### [How to complete this task]
From the line containing "Xem thêm >>>" to the end of the listing, write out every line exactly; leave out everything else.

### [Data for analysis]
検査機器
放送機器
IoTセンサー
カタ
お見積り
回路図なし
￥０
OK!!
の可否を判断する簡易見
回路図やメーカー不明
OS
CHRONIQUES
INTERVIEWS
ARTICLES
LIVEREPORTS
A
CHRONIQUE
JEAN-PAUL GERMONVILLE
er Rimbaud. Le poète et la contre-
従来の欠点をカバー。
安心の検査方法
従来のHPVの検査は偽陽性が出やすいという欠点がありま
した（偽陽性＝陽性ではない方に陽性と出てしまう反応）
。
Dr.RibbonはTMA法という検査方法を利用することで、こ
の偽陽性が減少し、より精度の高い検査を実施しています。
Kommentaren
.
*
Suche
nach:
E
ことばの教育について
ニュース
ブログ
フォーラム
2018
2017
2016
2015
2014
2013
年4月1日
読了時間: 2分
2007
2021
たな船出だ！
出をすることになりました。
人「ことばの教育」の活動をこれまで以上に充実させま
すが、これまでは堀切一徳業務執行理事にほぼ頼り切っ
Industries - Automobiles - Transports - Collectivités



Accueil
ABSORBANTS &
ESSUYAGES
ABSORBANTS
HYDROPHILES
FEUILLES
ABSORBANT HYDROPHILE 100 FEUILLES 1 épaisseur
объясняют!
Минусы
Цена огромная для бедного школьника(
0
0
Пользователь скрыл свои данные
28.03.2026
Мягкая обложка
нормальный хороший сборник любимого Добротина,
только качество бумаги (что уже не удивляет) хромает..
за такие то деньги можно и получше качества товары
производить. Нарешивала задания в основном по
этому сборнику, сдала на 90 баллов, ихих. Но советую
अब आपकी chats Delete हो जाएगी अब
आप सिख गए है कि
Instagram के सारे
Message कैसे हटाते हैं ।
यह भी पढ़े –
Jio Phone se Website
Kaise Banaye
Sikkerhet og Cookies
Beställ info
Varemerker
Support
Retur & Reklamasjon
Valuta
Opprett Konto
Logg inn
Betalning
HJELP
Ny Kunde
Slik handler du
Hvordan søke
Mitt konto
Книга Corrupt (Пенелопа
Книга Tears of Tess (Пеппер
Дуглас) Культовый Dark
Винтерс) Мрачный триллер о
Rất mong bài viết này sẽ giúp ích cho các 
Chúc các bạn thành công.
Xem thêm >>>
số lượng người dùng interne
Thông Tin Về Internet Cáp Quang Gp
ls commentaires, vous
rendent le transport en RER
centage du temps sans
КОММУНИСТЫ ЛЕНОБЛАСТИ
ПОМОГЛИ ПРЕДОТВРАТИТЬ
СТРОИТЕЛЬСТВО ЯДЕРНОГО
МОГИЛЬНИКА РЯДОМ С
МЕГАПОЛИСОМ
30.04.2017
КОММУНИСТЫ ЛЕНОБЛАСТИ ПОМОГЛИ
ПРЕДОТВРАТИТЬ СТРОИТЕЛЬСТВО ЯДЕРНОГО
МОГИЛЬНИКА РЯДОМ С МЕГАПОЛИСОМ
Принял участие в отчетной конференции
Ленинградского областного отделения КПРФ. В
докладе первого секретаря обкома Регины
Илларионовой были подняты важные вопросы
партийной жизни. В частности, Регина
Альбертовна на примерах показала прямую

### [Solution to this exercise]
Xem thêm >>>
số lượng người dùng interne
Thông Tin Về Internet Cáp Quang Gp
ls commentaires, vous
rendent le transport en RER
centage du temps sans
КОММУНИСТЫ ЛЕНОБЛАСТИ
ПОМОГЛИ ПРЕДОТВРАТИТЬ
СТРОИТЕЛЬСТВО ЯДЕРНОГО
МОГИЛЬНИКА РЯДОМ С
МЕГАПОЛИСОМ
30.04.2017
КОММУНИСТЫ ЛЕНОБЛАСТИ ПОМОГЛИ
ПРЕДОТВРАТИТЬ СТРОИТЕЛЬСТВО ЯДЕРНОГО
МОГИЛЬНИКА РЯДОМ С МЕГАПОЛИСОМ
Принял участие в отчетной конференции
Ленинградского областного отделения КПРФ. В
докладе первого секретаря обкома Регины
Илларионовой были подняты важные вопросы
партийной жизни. В частности, Регина
Альбертовна на примерах показала прямую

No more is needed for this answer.